A happy and confident Ground Operations Team ready for LISA Pathfinder launch at ESOC! L-R (seated): Daniel Firre, our LPF Ground Operations Manager, Yves Doat, Guillermo Lorenzo, Fabienne Delhaise (standing): Gabriela Ravera, Justin Howard

LISA Pathfinder will ride into space on board a Vega rocket, expected to lift off at 04:15 GMT on 2 December from Europe’s Spaceport in Kourou. LISA Pathfinder will separate from the final stage at around 06:00 GMT, moments before transmitting its first signals to the ground.

This is the team responsible for ‘Acquisition of Signal’ (AOS) – the first report from space from LPF. And it will be a challenge!

LISA Pathfinder Ground Ops Team Credit: ESA - CC BY-SA 3.0 IGO

LISA Pathfinder Ground Ops Team Credit: ESA – CC BY-SA 3.0 IGO

On launch day, grabbing the first signal from LISA Pathfinder will be particularly complicated because the spacecraft uses higher-frequency ‘X-band’ radio signals for its communications. This produces a much narrower beam than the traditional lower-frequency S-band radio waves normally used for missions to low Earth orbit.
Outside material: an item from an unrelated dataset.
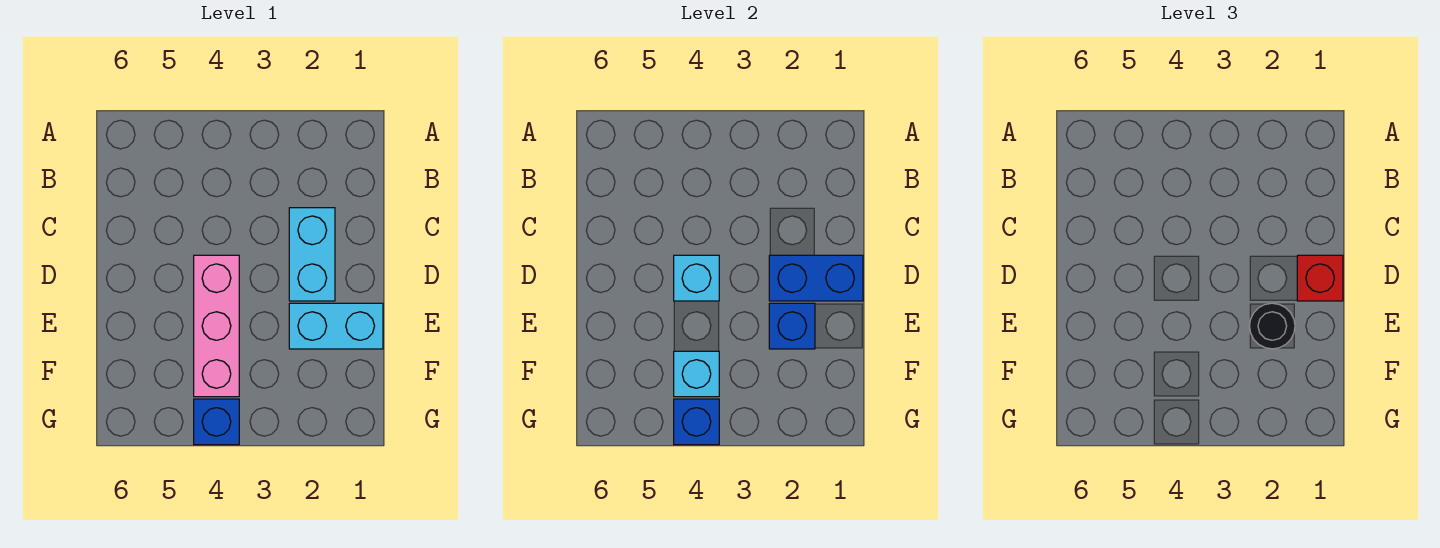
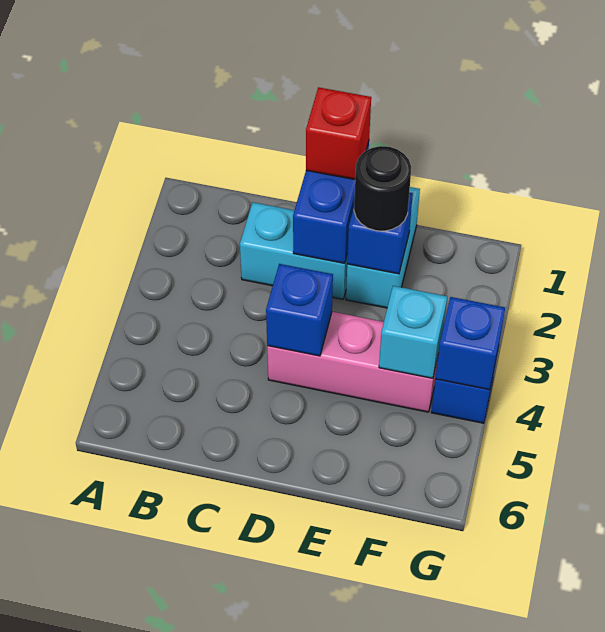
cyan brick D4 level 2 -> blue brick D4 level 2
“X-band is typical for a craft that will voyage 1.5 million kilometres from Earth,” says ground operations engineer Fabienne Delhaise, “but is not common for satellites in low orbit, which is where LISA Pathfinder starts out.”

She adds:

This means our ground stations must point especially accurately and use a special adapter to catch signals just after separation, when the craft is still near Earth.

An even more challenging part of the complex LEOP period will occur between four and ten days after launch, when the ground station teams, together with flight dynamics experts, will exercise carefully prepared strategies to re-acquire the spacecraft’s downlink signal after each of the apogee-raising manoeuvres. These may generate very large dispersions, meaning that the stations may not know precisely where to point to re-establish communications.

Later, once the LPF orbit orbit rises above about 45 000 km, mission controllers will use ESA’s powerful deep-space radio dishes in Australia, Spain and Argentina, which are designed just for such distant signalling.